[Raw records]
::::
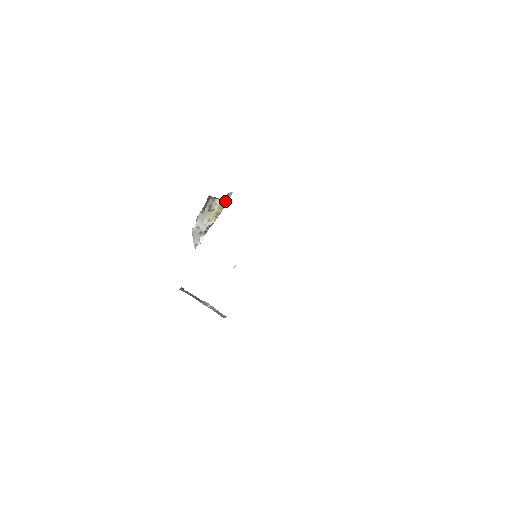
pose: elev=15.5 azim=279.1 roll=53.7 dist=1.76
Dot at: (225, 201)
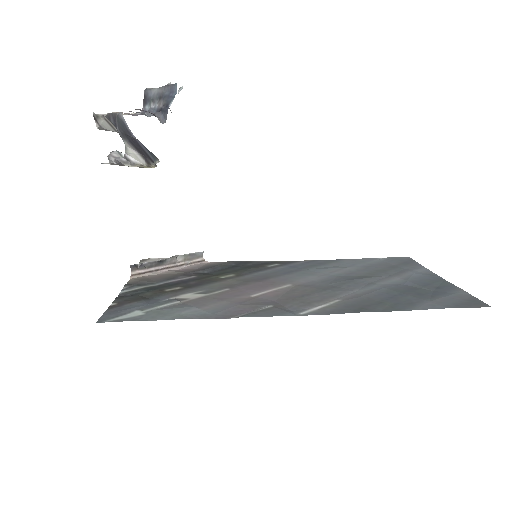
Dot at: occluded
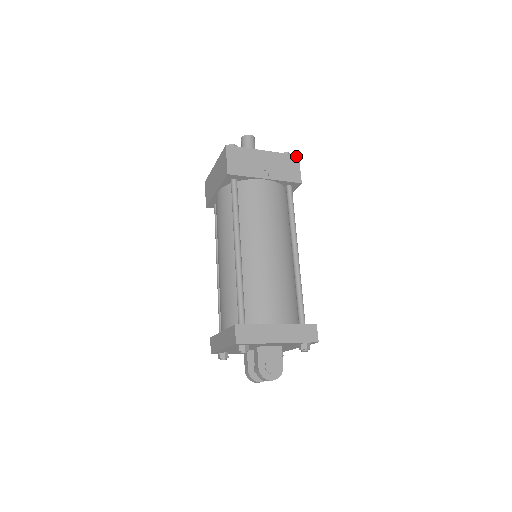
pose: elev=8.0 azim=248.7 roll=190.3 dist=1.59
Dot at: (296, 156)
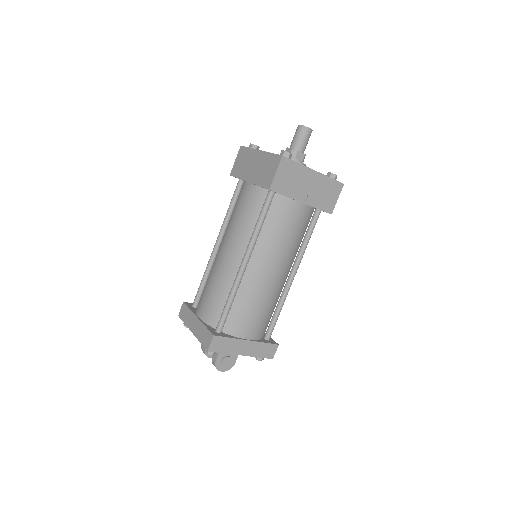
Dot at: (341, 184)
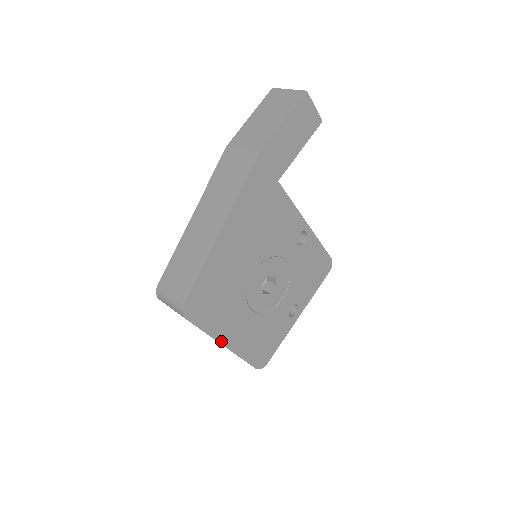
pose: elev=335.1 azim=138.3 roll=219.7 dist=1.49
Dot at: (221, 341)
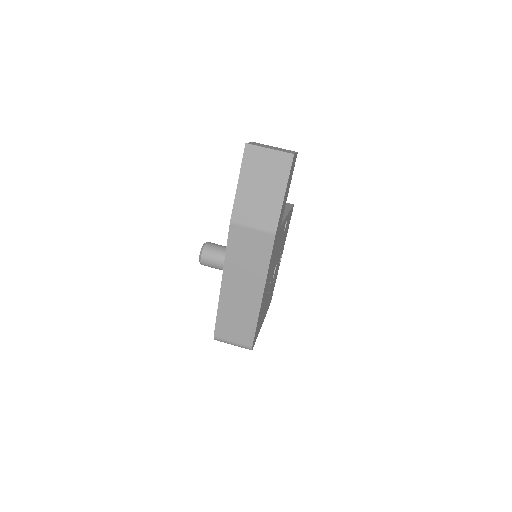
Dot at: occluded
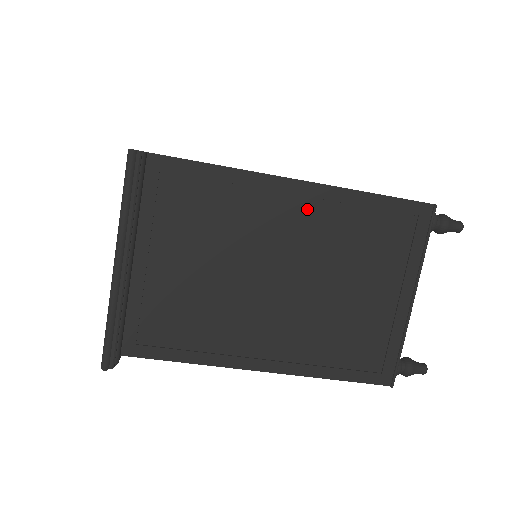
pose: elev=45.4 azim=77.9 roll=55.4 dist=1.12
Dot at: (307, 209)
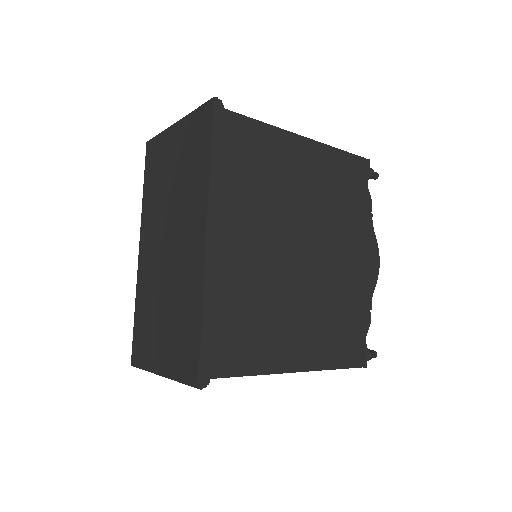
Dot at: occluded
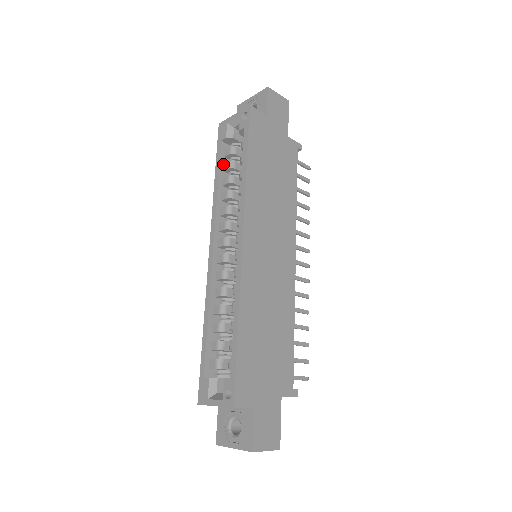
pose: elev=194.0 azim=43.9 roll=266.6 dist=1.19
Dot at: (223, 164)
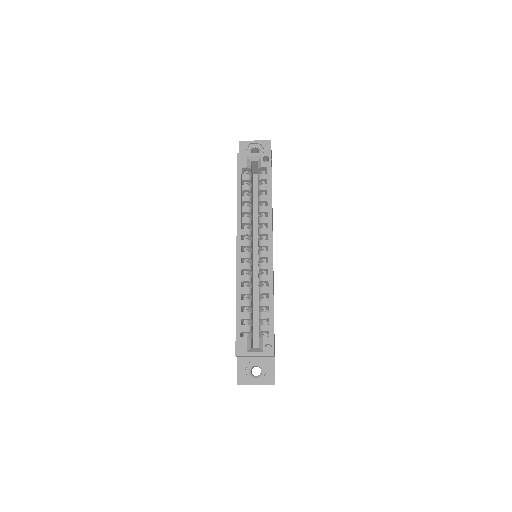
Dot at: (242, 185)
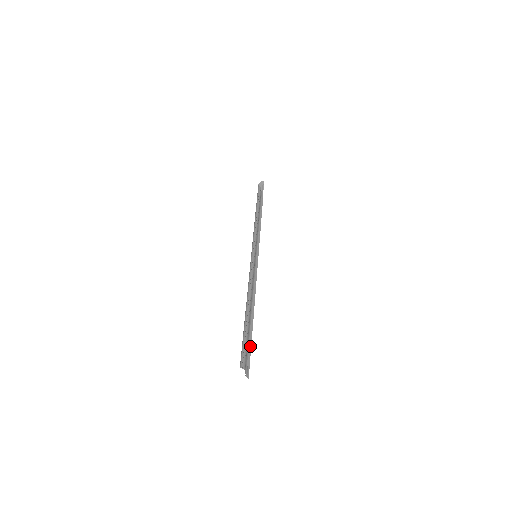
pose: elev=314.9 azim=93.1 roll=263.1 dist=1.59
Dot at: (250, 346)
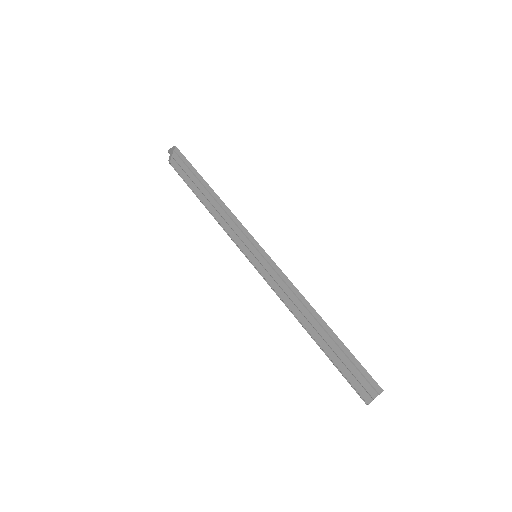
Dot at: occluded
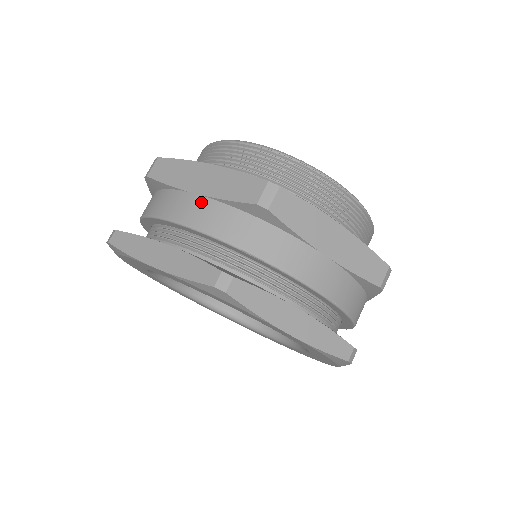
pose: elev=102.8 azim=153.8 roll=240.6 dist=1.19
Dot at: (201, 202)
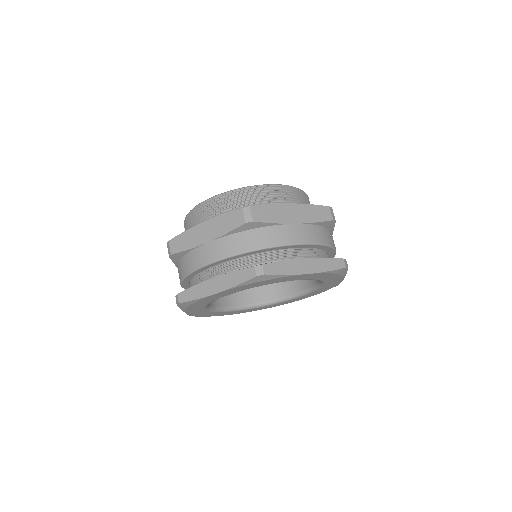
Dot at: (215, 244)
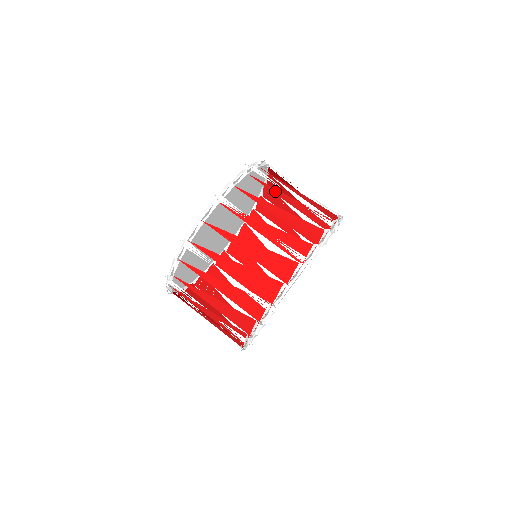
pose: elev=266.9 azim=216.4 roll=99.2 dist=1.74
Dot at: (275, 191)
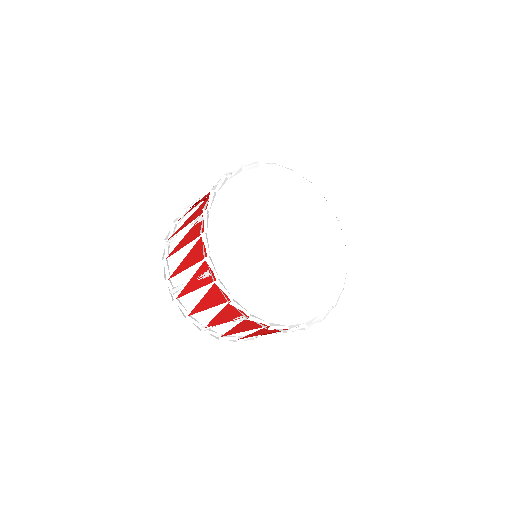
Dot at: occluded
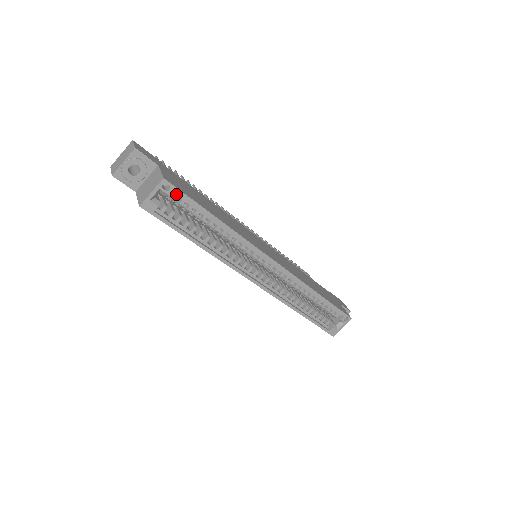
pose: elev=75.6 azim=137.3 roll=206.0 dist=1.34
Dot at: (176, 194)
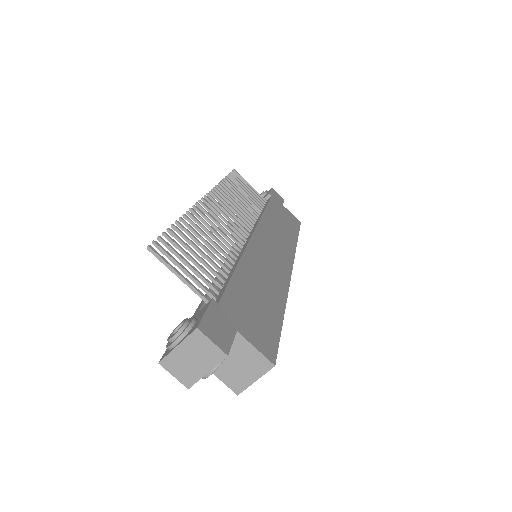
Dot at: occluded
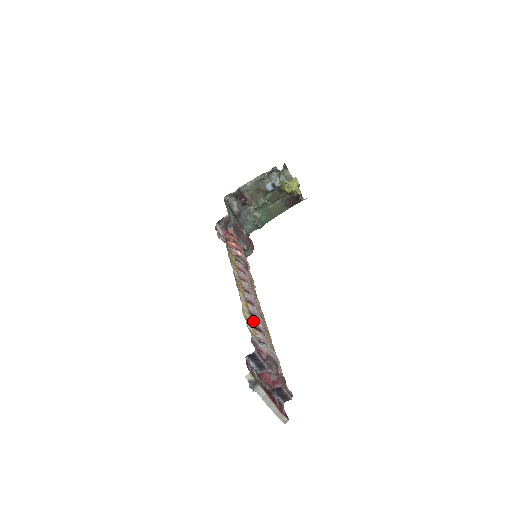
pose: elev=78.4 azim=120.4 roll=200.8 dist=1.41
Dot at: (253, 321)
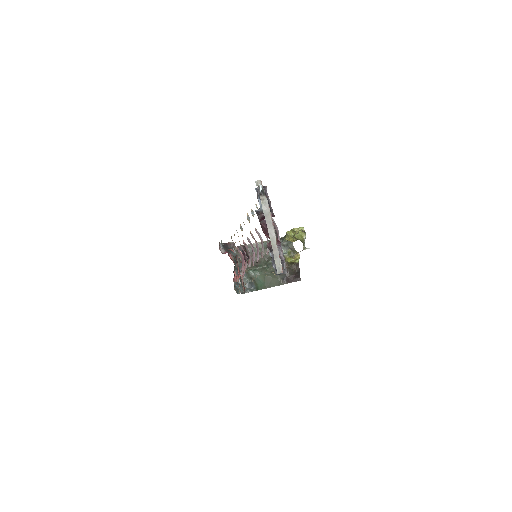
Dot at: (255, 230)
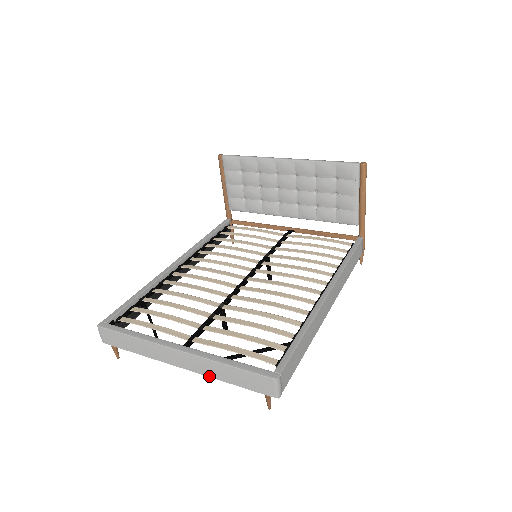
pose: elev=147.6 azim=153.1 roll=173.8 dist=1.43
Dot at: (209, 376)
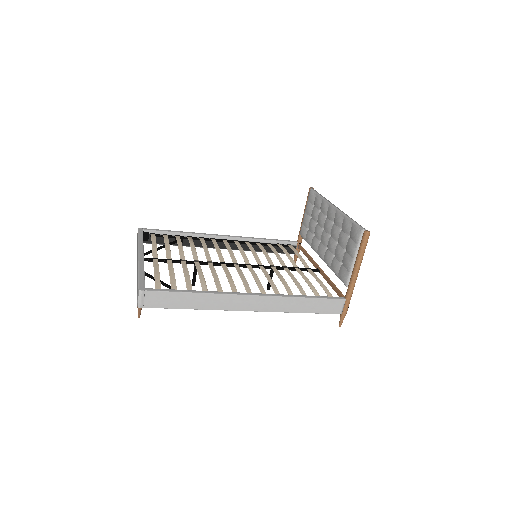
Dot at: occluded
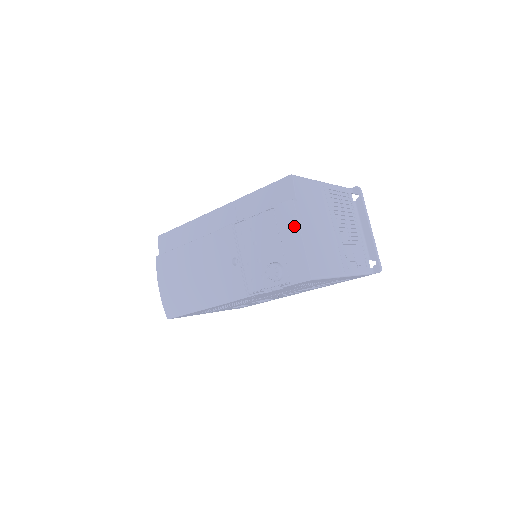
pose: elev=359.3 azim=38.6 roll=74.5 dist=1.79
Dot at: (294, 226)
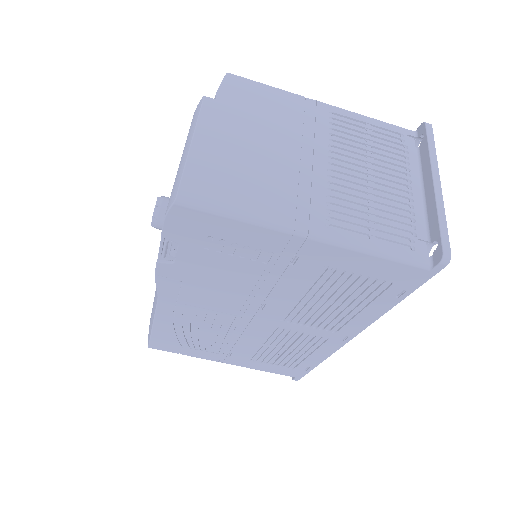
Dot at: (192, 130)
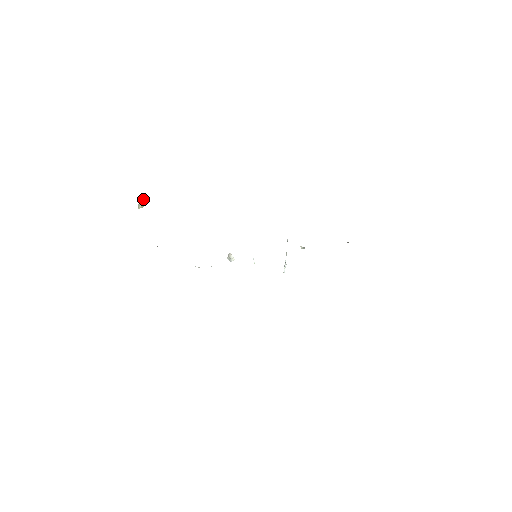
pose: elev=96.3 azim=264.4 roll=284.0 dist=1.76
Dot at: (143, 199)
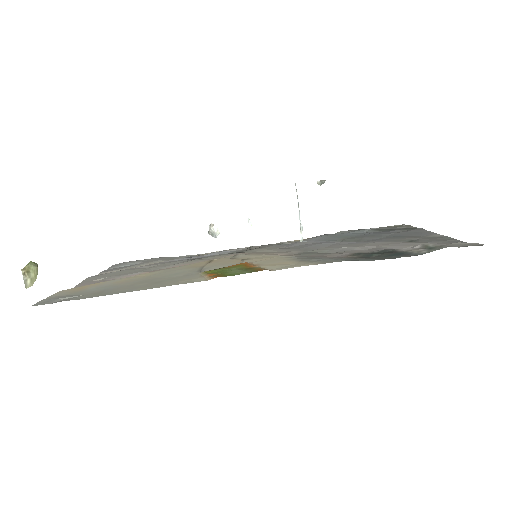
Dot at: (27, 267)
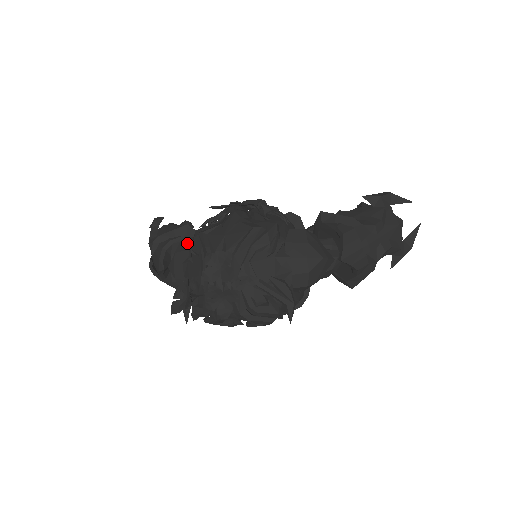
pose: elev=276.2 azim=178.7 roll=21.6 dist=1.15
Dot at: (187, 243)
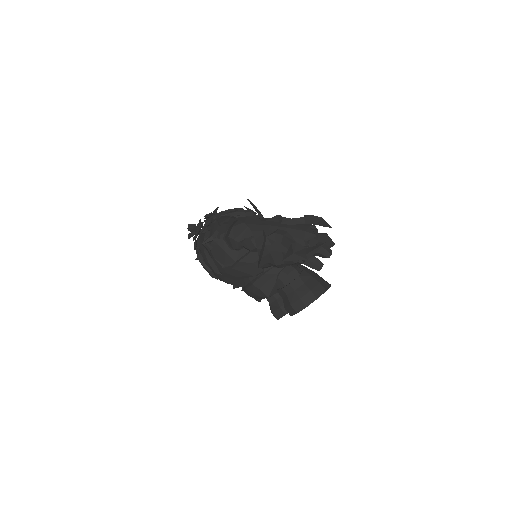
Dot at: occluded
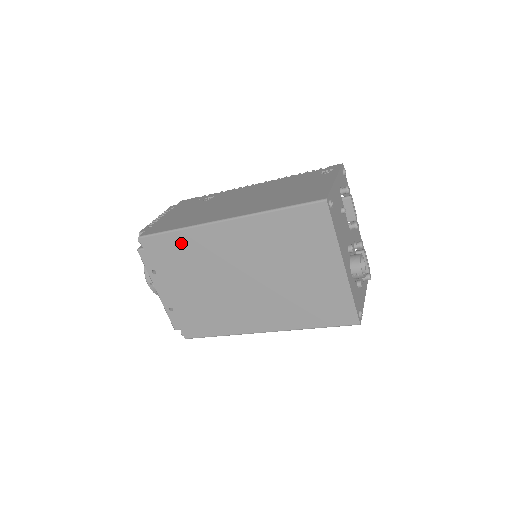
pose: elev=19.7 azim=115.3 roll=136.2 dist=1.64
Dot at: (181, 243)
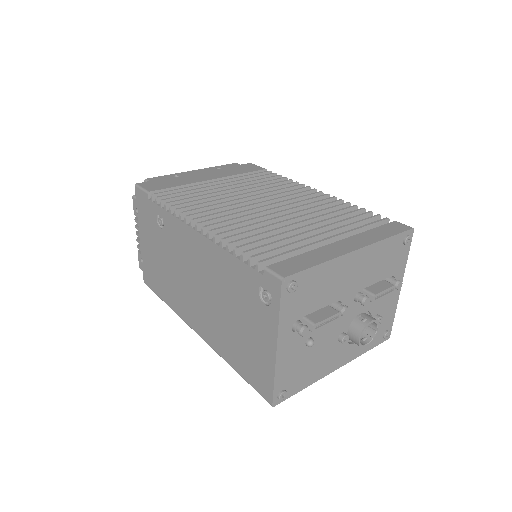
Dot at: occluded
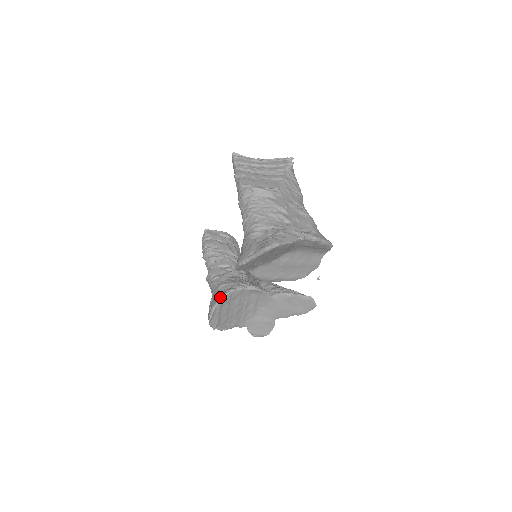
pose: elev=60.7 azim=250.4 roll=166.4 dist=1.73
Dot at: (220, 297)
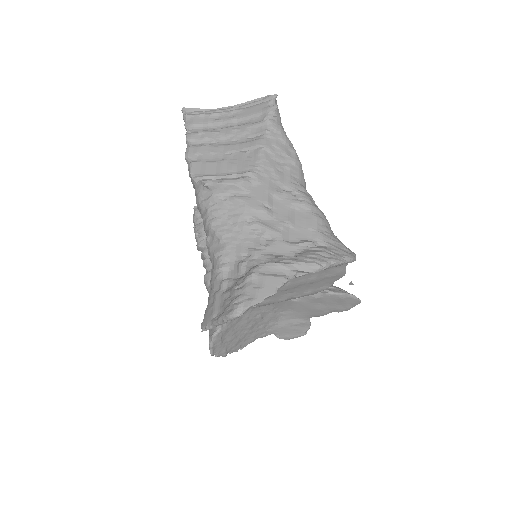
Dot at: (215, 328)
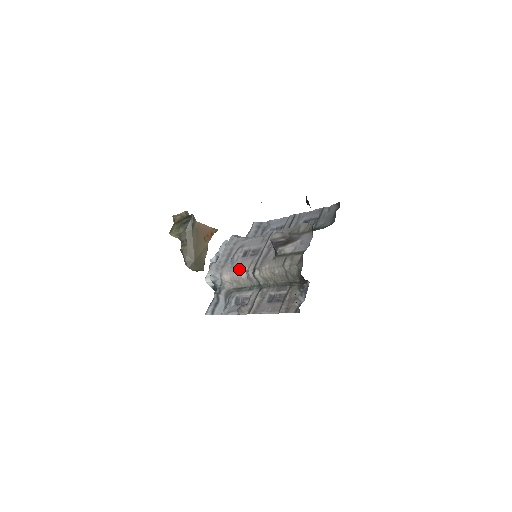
::::
— Aim of the task —
In the listing, swap "pose" for "view" across the stretch from the line containing "pose: elev=8.0 azim=248.7" through the line containing "Dot at: (242, 185)". Then write out those lines again with nothing else changed, and leave the pictures out of your answer.

— Expected answer —
view: elev=8.0 azim=248.7 roll=190.3 dist=1.59
Dot at: (296, 156)
Dot at: (341, 184)
view: elev=335.1 azim=138.3 roll=219.7 dist=1.49
Dot at: (221, 341)
Dot at: occluded
view: elev=45.4 azim=77.9 roll=55.4 dist=1.12
Dot at: (307, 209)
Dot at: occluded
view: elev=194.0 azim=43.9 roll=266.6 dist=1.19
Dot at: (223, 164)
Dot at: (242, 185)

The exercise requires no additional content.